A patient was referred for lost lateral rectus muscle 7 days after her first surgery. She had a previous esodeviation, medial rectus was recessed, lateral rectus was resected and then lost. At presentation she was found to have excessive inflammatory reaction and conjunctival eudema. Orbital fat tissue was recognized under conjunctiva and the diagnosis was fat-adherence syndrome in combination with a lost lateral rectus muscle (Figure 4A). Because of the excessive inflammatory reaction we preferred to wait for 6 weeks. In order to keep the eye in the primary position during this period, BTXA was injected into the left medial rectus muscle. Orthophoria was achieved on the 1st postinjection week with limited abduction related to lost lateral rectus muscle and with limited adduction related to the BTXA effect (Figure 4B). Six weeks later she underwent operation. Forced duction test was severely positive both on adduction and abduction. Lateral rectus muscle was found within the orbital fat tissue and it could be reattached to the globe with some recession as it could not be possible to pull the muscle to the original insertion. Excessive scar tissue was also found at the medial rectus area and these tissues were excised. Two months after reattachment of lateral rectus muscle to the globe the eyes were well aligned but there is a limitation of both adduction and abduction related to fat-adherence syndrome (Figure 4C).

After the development of fibrosis BTXA cannot be effective and the problem can only be reduced with another surgery. In such cases the aim is to achieve orthophoria in primary position. Some limitation of ocular motility remains in all cases.
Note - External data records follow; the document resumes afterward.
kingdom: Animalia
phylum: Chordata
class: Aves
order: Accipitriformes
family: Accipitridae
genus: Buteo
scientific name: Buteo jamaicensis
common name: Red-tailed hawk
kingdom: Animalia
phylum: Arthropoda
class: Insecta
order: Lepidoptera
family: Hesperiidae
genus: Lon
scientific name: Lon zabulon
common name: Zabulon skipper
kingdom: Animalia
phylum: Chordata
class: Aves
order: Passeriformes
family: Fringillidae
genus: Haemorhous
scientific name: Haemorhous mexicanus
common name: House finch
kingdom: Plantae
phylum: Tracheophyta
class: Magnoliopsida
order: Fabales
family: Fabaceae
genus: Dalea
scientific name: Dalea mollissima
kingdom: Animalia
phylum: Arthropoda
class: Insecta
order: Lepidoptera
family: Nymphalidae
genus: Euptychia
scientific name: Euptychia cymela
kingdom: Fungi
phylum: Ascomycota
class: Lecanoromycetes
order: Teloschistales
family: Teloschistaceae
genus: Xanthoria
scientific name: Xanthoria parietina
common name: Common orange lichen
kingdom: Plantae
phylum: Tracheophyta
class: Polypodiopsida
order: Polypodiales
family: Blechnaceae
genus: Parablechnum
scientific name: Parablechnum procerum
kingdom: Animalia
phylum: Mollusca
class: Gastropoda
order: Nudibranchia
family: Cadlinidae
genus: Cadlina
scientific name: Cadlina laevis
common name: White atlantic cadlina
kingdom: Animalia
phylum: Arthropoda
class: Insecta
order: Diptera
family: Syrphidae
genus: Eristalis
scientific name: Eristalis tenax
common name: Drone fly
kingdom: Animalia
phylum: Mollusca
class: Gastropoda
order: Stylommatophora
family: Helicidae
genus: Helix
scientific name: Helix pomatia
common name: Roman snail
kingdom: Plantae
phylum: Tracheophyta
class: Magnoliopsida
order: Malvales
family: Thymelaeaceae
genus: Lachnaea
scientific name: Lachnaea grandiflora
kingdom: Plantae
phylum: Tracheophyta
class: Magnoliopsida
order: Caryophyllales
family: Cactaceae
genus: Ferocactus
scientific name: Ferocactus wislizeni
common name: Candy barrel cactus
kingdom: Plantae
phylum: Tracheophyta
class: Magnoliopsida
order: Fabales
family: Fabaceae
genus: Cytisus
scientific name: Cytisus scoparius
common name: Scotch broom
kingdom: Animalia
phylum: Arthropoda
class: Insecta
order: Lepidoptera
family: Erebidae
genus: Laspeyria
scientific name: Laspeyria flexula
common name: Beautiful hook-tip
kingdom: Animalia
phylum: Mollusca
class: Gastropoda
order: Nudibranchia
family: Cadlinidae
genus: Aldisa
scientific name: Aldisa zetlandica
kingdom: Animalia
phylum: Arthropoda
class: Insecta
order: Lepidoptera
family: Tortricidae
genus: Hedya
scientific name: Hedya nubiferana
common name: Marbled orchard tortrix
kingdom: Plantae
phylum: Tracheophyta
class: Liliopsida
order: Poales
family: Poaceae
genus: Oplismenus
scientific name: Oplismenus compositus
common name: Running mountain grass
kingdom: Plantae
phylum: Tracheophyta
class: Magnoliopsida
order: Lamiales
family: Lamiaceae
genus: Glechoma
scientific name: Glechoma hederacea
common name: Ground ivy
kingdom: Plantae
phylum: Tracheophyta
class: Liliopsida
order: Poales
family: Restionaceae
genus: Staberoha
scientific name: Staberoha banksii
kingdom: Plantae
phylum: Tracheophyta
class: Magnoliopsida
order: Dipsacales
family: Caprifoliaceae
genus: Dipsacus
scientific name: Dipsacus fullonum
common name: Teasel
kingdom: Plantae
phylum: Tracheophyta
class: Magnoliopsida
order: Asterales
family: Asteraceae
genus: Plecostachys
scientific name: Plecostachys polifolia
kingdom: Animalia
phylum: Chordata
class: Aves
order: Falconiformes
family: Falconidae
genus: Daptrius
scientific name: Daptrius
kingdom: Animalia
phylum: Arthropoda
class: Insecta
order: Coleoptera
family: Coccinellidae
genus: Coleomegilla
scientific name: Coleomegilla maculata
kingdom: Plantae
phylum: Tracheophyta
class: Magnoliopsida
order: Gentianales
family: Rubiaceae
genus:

A satisfactory improvement in primary position is reported in a series of 11 patients, with extensive 180° conjunctival peritomy and recession of conjunctiva in combination with inferior rectus recession27. The authors emphasized that the expectation of the patients must be realistic and it is not possible to obtain free ocular movements. It is important to remember that once the integrity of fascial system is lost and once the orbital soft tissue scarring occurs it is not possible to eliminate it in total with any type of treatment.

5. Conclusions

Restrictive problems related to strabismus surgery represent a challenging motility problem for the strabismus surgeon. The primary goal must be to prevent the development of such problems during surgery. Nontraumatic surgery is essential to prevent excessive scar tissue. Forced duction test that is carried out routinely is an effective preventive measure to reduce the risk of postoperative restrictive motility disorders and forced duction test must be repeated before, during and at the end of the surgery as a routine in all types of strabismus operations. BTXA may be very helpful to “rescue” a restriction if it is performed during “acute” phase of the problem.